## Activity A
Decide whether each statement agrees with the NL63 NTD passage, answering yes or no and quoting the words of the passage that settle it: (i) The third nucleotide forms a salt bridge with Arg116. (ii) The fifth nucleotide forms hydrogen bonds with Lys121 and Glu139. (iii) Hydrogen bonds in the figure appear as black dotted lines.
## Activity B
Pick up the NL63 NTD passage after its final sentence and continue it.

## Page excerpt
☆ ☆ ☆

FIG 3 — Model of RNA interaction with the NL63 NTD. The protein model is shown in gray. Interacting residues are highlighted blue (His77 is located at the opposite side of the molecule and not visible in this view). The RNA backbone is shown in red, and each base is shown in yellow. Hydrogen bonds are depicted as black dotted lines. The inset shows the overall orientation of the RNA-binding site depicted in the main panel.

Our model predicts that at least five consecutive nucleotides within RNA polymer interact with the NTD. Two successive phosphate moieties at the 3′ end form salt bridges with positively charged residues (Arg61/Arg63 and Gln59/Arg61/Lys75, respectively) at the protruding finger-like structure within the NTD. The third nucleotide does not form any interactions with the NTD but instead engages in intermolecular interactions within RNA. The fourth nucleotide is located roughly at the binding pocket previously characterized in OC43 (35). This is especially interesting because we made no assumptions concerning the positions of the bases; therefore, their optimization was guided solely by the parameters of the force field. The ribose moiety of the nucleotide forms a hydrogen bond with the side chain of His77, while its phosphate moiety forms a salt bridge with the side chain of Arg116. This suggests that although the exact site differs significantly between the NL63 NTD and OC43 NTD, as described above, the overall capability of this region to interact with nucleic acid is conserved. The fifth nucleotide forms two hydrogen bonds with surface residues (Lys121 and Glu139).

☆ ☆ ☆

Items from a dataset
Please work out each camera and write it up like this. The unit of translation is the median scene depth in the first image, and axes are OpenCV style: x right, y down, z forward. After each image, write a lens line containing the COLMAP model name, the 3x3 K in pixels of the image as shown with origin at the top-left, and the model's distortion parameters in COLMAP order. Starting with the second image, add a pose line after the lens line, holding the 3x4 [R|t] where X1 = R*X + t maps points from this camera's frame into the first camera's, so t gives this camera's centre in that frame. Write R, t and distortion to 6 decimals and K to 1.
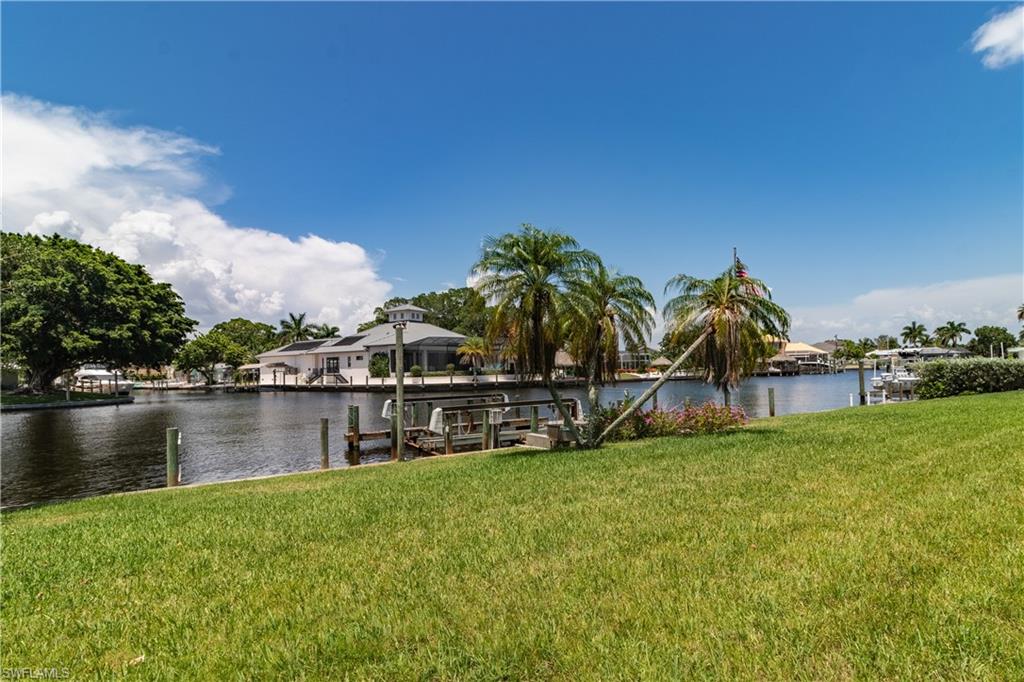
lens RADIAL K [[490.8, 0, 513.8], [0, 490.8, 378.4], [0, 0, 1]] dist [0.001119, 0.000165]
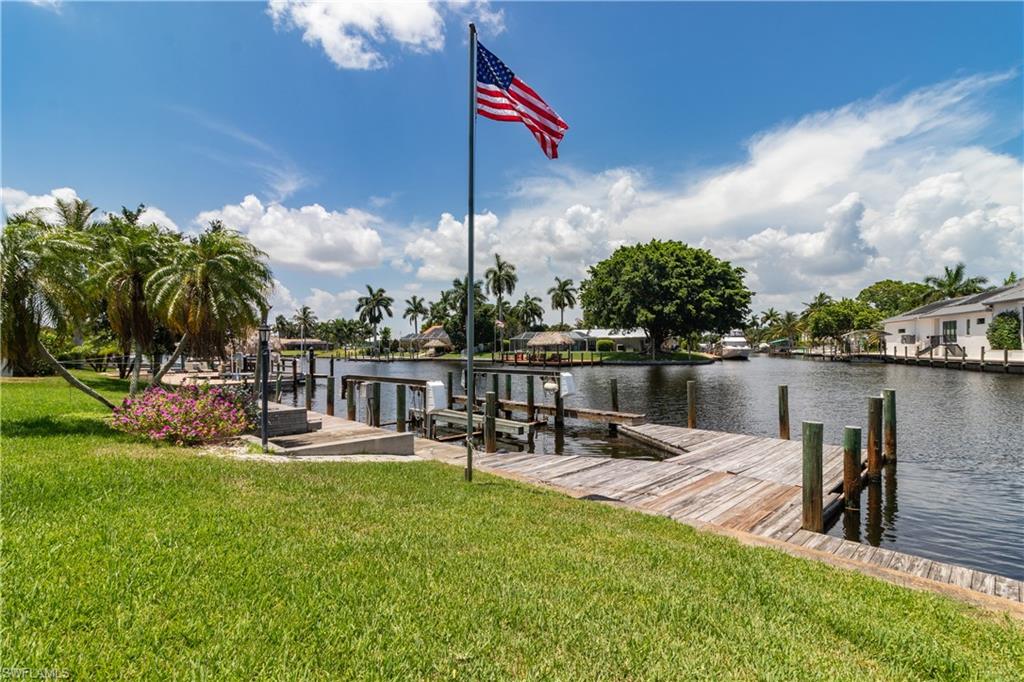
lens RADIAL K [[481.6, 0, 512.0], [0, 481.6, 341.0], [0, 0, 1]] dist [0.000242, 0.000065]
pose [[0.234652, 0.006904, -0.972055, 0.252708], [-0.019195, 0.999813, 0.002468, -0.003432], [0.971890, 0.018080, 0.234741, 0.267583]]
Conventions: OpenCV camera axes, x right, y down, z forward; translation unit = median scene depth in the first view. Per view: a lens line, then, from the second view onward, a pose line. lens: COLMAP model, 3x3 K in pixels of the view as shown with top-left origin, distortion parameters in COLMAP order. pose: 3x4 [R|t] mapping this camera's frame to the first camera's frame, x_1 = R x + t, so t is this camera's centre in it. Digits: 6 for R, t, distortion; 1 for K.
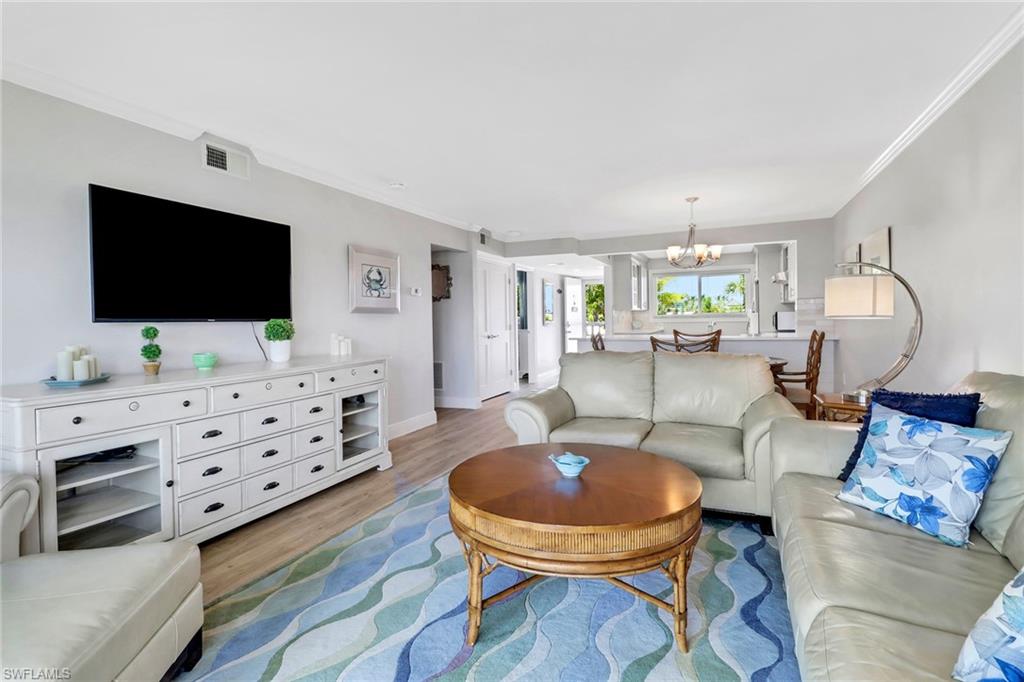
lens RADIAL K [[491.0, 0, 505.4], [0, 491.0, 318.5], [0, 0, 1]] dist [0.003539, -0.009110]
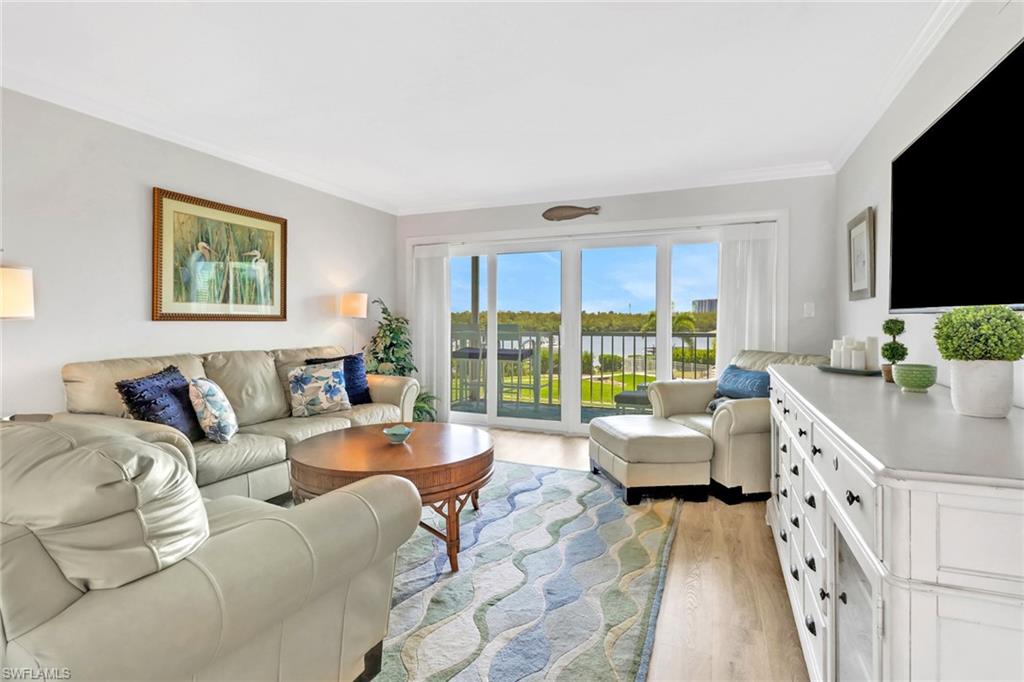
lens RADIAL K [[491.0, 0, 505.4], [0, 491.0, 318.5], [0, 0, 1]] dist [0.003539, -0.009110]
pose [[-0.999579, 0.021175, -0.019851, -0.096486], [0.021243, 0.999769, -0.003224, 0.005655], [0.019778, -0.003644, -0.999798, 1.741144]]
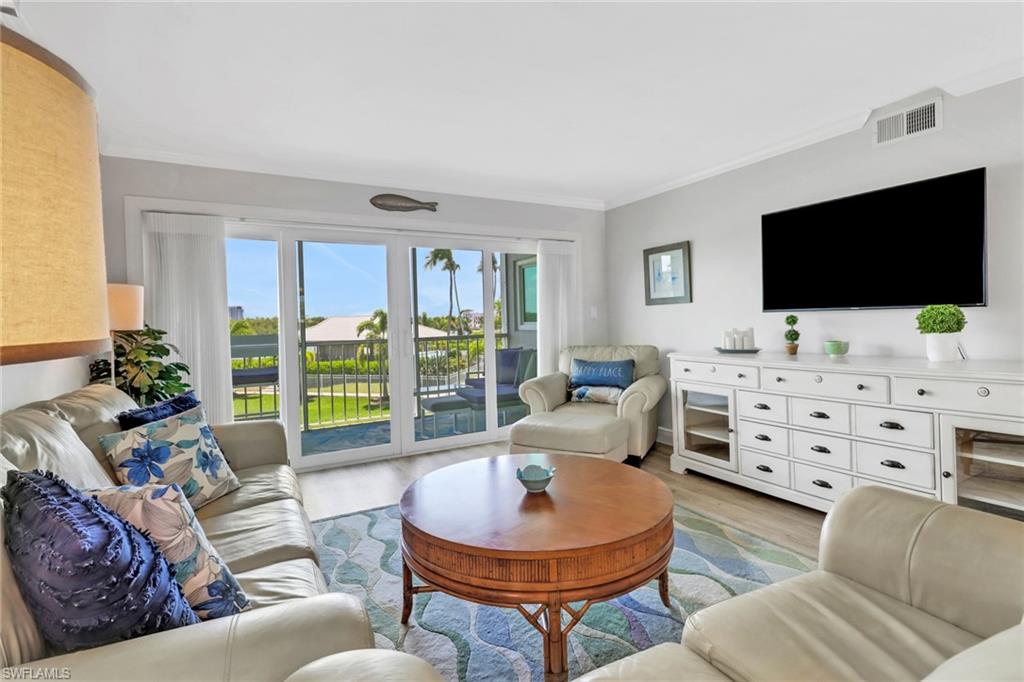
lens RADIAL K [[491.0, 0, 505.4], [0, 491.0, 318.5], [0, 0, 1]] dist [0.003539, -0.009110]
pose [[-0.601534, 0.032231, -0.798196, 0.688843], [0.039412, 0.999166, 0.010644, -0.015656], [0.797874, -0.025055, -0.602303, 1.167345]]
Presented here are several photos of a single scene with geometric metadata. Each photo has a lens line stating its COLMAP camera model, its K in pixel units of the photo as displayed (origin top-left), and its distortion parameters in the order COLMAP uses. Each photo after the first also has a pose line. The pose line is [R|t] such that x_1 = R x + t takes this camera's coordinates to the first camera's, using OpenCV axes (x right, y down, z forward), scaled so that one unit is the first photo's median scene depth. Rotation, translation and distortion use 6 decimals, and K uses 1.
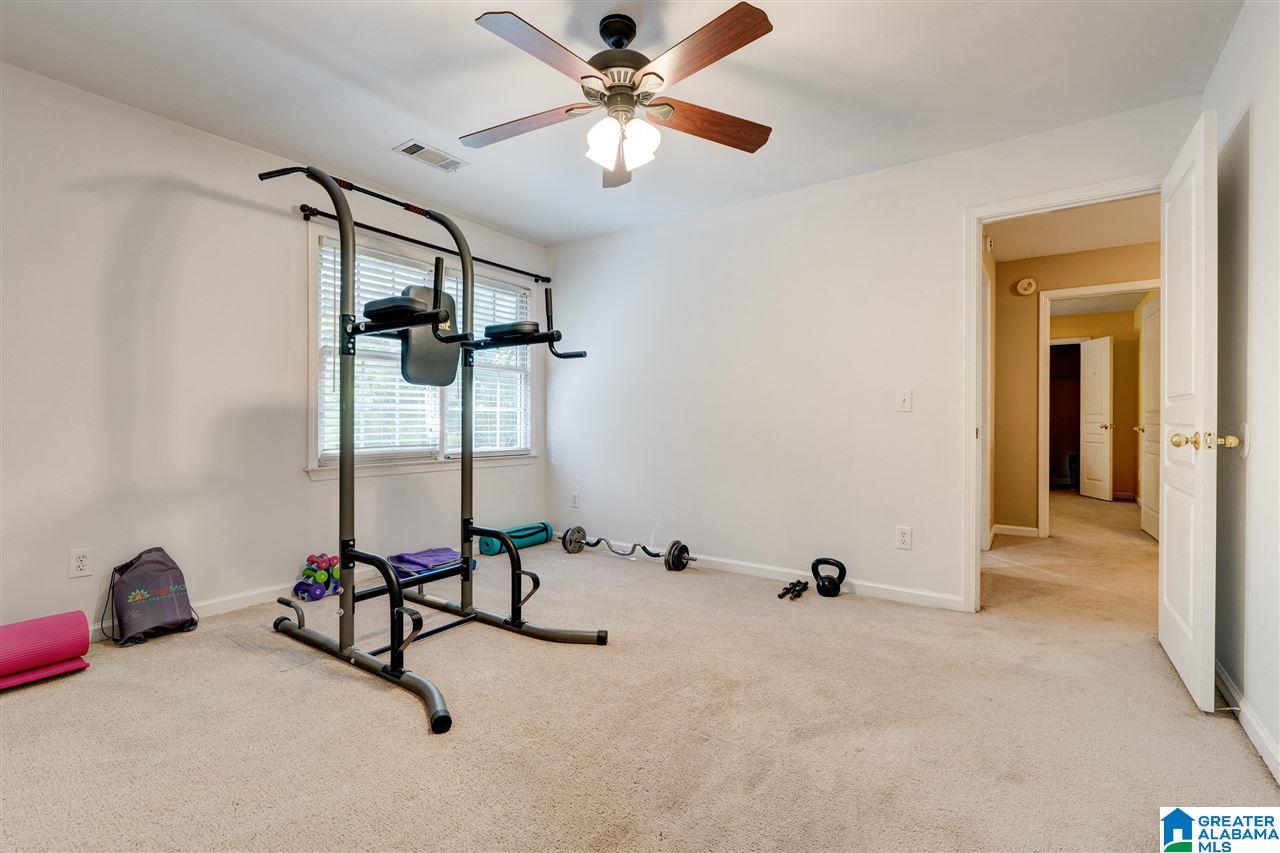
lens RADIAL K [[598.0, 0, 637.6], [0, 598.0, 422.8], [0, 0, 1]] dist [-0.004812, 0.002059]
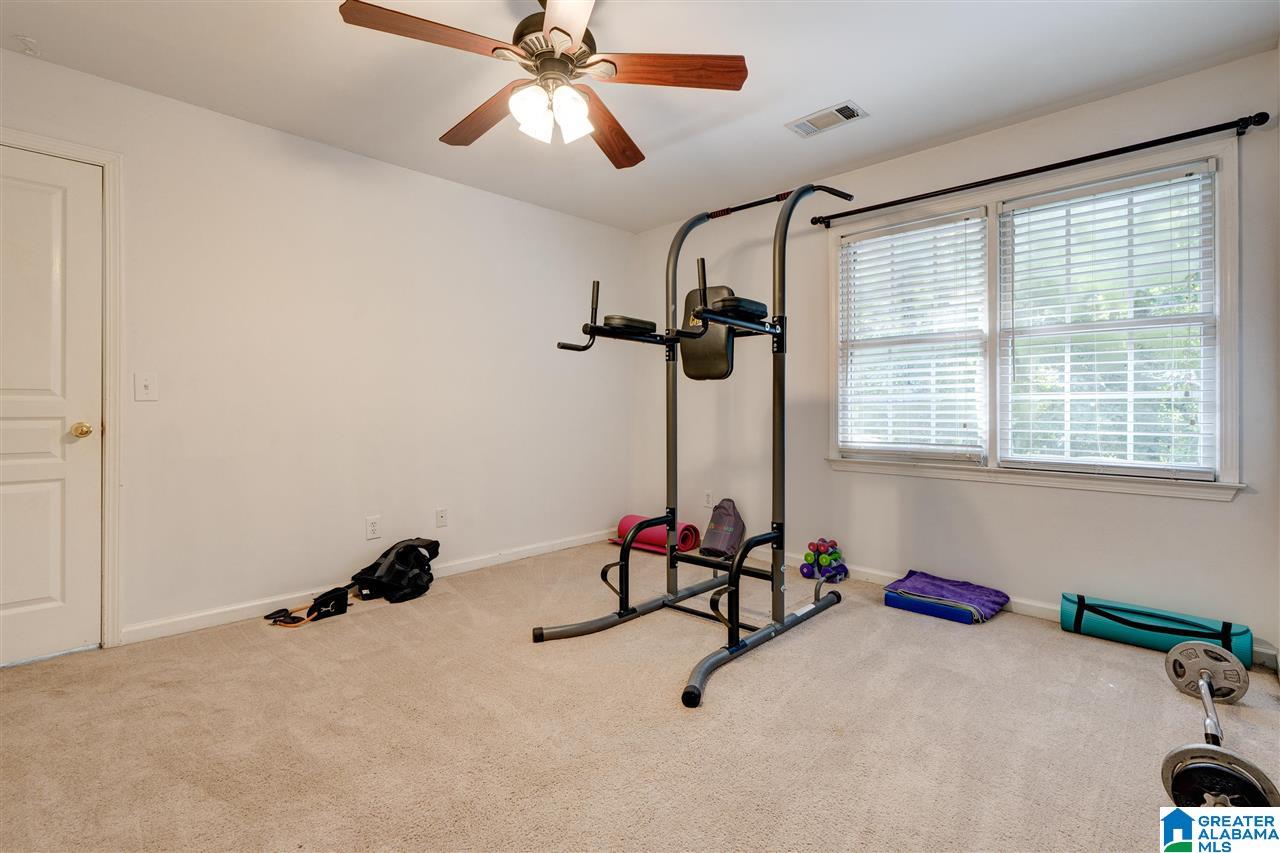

☆ ☆ ☆

## Output A
(i) No: "The third nucleotide does not form any interactions with the NTD"
(ii) Yes: "The fifth nucleotide forms two hydrogen bonds with surface residues (Lys121 and Glu139)."
(iii) Yes: "Hydrogen bonds are depicted as black dotted lines."

## Output B
In keeping with the model assumptions, the interaction is guided primarily by electrostatic forces and mainly involves the backbone phosphates and sugars. Therefore, according to our model, sequence specificity of NTD-RNA interaction in the modeled region, if any, would be defined primarily by intermolecular interactions within the RNA (secondary structures). This conclusion is consistent with experimental results demonstrating that the NL63 NTD has little or no specificity for particular sequences, or even the type of nucleic acid (i.e., RNA versus DNA) (32). Direct base interactions with the NTD would have a less prominent effect on binding, although our model accounts for a base-binding pocket at the finger/palm groove. The involvement of aromatic residues in the palm region was previously suggested in RNA binding by the SARS-CoV (31) and MHV (33) NTDs, but these features were not analyzed in this study. Our model does not extend to the palm of the NL63 NTD, as no sulfate ions were present in that region to guide modeling. However, we cannot exclude the possibility of a more extended interaction involving the palm region.

Experimental evaluation of model assumptions.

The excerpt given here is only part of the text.